• **JOB ITEM**: Across the whole listing, filter for the string "more" and copy every line that has it.

• **DATA FOR REVIEW**:
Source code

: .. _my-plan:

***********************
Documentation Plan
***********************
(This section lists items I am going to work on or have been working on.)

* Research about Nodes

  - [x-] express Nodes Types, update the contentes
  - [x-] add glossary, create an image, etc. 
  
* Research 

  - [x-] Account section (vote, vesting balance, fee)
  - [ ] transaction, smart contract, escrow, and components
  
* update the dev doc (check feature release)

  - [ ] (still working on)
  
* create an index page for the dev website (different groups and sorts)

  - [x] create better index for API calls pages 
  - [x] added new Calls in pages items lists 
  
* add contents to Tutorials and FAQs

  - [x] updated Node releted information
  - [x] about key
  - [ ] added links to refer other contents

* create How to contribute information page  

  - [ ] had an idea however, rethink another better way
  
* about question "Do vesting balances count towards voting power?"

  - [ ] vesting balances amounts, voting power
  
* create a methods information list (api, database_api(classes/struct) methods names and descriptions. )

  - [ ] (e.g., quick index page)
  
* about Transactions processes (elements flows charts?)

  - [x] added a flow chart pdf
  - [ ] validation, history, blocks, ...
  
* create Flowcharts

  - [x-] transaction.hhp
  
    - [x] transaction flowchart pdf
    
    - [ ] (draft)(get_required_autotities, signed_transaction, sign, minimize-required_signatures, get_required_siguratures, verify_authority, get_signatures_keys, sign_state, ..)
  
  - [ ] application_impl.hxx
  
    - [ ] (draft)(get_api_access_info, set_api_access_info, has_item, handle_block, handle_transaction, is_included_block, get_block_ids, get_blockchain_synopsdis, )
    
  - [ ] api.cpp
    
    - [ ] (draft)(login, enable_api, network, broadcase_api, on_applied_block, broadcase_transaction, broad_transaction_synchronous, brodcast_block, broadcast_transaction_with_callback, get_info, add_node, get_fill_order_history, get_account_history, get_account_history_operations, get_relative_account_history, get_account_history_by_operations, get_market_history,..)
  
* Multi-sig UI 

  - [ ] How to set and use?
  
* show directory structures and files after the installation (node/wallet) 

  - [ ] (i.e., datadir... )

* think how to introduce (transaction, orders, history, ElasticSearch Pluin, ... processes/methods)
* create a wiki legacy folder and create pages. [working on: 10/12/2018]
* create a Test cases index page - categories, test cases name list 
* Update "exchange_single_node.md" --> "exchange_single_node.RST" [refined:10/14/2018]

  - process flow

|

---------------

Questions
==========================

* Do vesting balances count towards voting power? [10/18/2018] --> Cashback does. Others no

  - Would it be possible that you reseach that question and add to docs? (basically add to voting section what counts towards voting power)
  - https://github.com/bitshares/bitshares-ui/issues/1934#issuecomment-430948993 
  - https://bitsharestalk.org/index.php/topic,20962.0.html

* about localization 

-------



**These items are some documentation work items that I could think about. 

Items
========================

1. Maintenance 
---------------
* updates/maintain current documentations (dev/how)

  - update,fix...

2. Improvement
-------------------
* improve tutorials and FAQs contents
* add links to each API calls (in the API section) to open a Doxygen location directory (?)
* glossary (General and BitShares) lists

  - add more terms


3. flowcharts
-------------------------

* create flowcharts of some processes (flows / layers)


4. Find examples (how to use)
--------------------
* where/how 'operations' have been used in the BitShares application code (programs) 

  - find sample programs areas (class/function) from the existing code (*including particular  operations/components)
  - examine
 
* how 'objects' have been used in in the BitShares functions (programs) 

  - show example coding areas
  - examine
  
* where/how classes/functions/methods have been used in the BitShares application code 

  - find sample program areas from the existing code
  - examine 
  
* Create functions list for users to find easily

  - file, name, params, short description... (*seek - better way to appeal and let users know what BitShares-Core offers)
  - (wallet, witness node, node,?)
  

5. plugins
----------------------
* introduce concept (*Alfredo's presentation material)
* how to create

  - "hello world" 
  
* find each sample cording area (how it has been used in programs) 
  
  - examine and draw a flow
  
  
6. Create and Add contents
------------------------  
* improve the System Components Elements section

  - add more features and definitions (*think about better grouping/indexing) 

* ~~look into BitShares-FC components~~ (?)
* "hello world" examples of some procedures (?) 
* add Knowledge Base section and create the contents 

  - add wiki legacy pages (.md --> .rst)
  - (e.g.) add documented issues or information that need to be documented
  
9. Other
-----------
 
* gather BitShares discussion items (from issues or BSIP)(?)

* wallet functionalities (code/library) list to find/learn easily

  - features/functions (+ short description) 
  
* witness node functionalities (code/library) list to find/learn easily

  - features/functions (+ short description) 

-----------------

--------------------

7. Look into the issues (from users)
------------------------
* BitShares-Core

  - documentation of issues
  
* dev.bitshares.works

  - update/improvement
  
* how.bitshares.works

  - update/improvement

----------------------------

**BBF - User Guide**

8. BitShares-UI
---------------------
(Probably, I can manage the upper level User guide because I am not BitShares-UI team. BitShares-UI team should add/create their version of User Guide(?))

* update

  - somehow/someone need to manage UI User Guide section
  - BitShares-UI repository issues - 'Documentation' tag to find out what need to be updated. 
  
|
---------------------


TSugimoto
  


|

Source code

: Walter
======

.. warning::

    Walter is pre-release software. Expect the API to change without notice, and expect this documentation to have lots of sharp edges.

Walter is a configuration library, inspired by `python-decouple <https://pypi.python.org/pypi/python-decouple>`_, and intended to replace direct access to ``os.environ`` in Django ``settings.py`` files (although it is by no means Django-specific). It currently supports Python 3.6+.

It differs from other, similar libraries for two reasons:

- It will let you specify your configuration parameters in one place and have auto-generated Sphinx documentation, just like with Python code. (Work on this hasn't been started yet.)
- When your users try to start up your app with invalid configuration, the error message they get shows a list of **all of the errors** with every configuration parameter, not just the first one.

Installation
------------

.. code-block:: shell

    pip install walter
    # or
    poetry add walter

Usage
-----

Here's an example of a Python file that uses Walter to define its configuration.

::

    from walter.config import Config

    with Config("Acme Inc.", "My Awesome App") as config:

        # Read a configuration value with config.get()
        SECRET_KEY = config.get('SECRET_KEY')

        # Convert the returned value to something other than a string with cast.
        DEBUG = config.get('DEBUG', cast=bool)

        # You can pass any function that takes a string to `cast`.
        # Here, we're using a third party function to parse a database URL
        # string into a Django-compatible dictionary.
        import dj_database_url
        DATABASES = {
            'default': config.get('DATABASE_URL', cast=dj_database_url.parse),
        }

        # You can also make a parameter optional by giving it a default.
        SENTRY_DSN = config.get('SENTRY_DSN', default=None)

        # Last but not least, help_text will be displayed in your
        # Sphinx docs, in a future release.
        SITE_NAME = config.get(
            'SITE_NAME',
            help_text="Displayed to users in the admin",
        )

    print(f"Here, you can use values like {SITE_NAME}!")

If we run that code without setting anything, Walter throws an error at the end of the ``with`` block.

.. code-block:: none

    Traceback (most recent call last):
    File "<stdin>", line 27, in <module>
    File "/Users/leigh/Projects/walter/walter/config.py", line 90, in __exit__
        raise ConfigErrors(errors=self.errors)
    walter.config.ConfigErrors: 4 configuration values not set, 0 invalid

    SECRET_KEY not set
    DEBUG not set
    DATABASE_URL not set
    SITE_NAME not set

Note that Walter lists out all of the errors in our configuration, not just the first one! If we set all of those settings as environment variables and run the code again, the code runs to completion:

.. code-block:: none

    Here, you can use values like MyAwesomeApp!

• **WRITTEN RESPONSE**:
  - add more terms
  - add more features and definitions (*think about better grouping/indexing) 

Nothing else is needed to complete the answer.